Measured in CSU, an active strain number is typically noted at the time of manufacturing. During the product’s shelf life, a certain amount of active microorganisms will die off, especially as the product comes into contact with different environments, such as during shipping, storage, and sitting on the physical shelf.
The expiration date serves to guarantee the potency of the probiotic strains from the time of manufacturing up to the expiration date. After expiring, the strains may have lost enough live microorganisms that the product is less ineffective.
Many probiotics will also list the number of microorganisms in each capsule.
Typically numbering in the billions for probiotic strains, this number is an estimate per capsule that helps you identify a supplement’s potency. A lower-potency supplement will have as little as 5 billion microorganisms per capsule, while a higher-potency one will have as much as 50 billion. This number does not represent the quality of the strains, though.
Your patient’s individual needs and the stage of their digestive journey, not the number of microorganisms in the capsule, will influence the potency you recommend.
For example, if you want to support reinoculation and healthy flora you may want to proscribe high-potency probiotics for a month or two, then scale down to a lower-potency one to maintain gut wellness.
Probiotics also come in chewable form, with digestive enzymes blended into the formula. This may be the right option for your patient depending on their particular digestive situation. Some people do really well with chewable forms, because the digestive process begins sooner—when they’re chewing rather than later in the GI tract. If you are looking for a response that occurs earlier in the digestive process for a health reason or if the patient is new to probiotics, you may want to have them start with a chewable and a digestive. A high quality supplement line will offer a range of probiotics to choose from in order to provide the best option for your patient’s health holistically.
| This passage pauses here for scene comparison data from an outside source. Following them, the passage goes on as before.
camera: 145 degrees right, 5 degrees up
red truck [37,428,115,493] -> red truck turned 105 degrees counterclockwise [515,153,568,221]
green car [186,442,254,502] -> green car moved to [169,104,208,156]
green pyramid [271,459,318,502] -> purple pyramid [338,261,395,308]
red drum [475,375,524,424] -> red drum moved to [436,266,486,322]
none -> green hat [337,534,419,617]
If your patient presents with a number of digestive issues that need attention, you’ll want to opt for a broad-based, full spectrum multi-strain probiotic that contains multiple active strains of microorganisms.
If a patient’s diet is low in fermented foods, if your goal is to help them normalize or regulate digestion, or if they’re traveling abroad and simply want to support digestive health, a general probiotic works well.
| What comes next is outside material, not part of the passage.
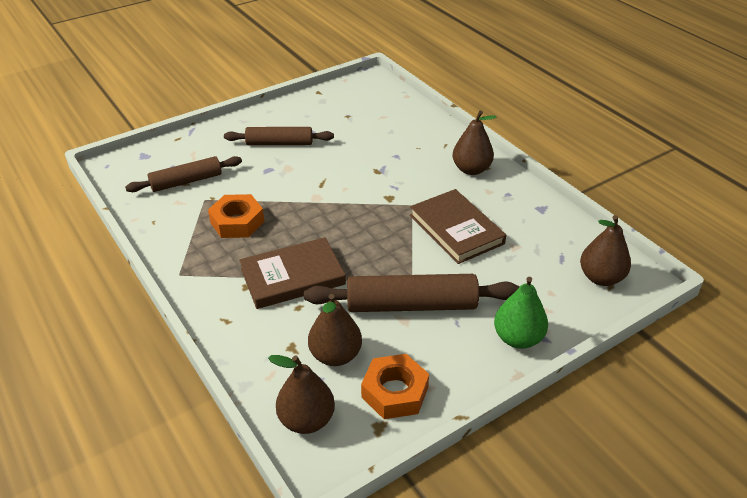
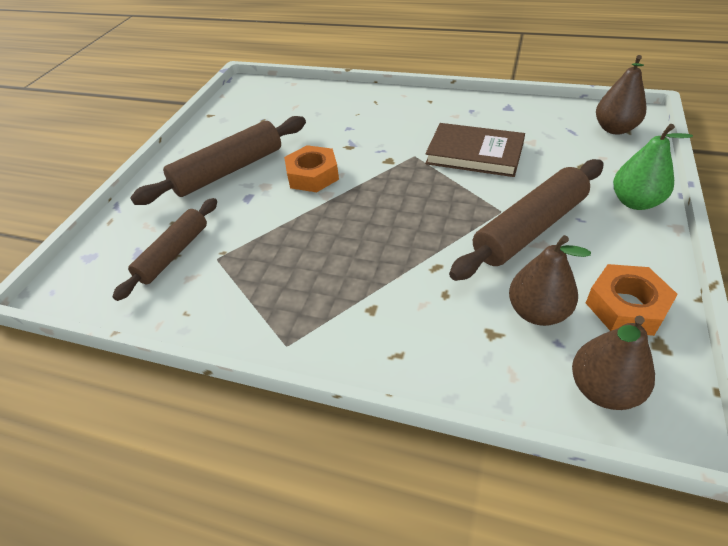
camera: 35 degrees left, 5 degrees up
orange nut [208,194,265,238] -> orange nut moved to [284,145,339,192]
brown rolling pin [224,127,334,145] -> brown rolling pin [130,116,306,205], size x1.52
brown book [239,237,346,309] -> none
brown pear [452,110,496,175] -> none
However, if you have a targeted goal in mind, there are newer precision probiotics that help support specific issues, such as a need for promoting healthy vaginal flora or supporting GI tract health.
In addition to verifying the quality of the live cultures on the label by noting potency at the time of expiration, paying attention to the quality of the raw materials is also important.
Some probiotics use dairy as a source of growing bacteria, but a brand that can boast a non-dairy supplement offers a higher quality product that’s suitable for a broader clientele.
Many patients experience dairy sensitivity in some form—whether through bloating or bowel irregularity—and giving them a probiotic made with dairy may conflict with the results you’re aiming for. The same goes for probiotics that contain whey protein versus vegan protein.
Five years ago, the functional medicine community would have stood behind the idea that the more live microorganisms you can pack into a capsule, the better the quality of the probiotic. It was all about concentration.
Now we understand that the quality of the strains themselves is really what determines the potency of a probiotic supplement. ID-provided strains backed by research studies have helped shift this understanding, and they can be useful to practitioners, too. Probiotics that have an ID number attached to them can be linked to a published study that shows the strain’s effectiveness. To find that research, simply search for the ID stamp assigned to the family strain associated with the product.
ID-provided strains can be informative, but you should do your own research on the supplement provider as well. Align your practice with a trusted brand that’s been around for a while, and produces reputable products that contain strains made from high quality raw materials. Keep in mind that concentration doesn’t necessarily equate with quality. The numbers and types of strains, along with their shelf life, are important things to consider. This will guide you to the best product that offers optimal digestion and nutrient absorption.
*These statements have not been evaluated by the Food and Drug Administration. This product is not intended to diagnose, treat, cure or prevent any disease.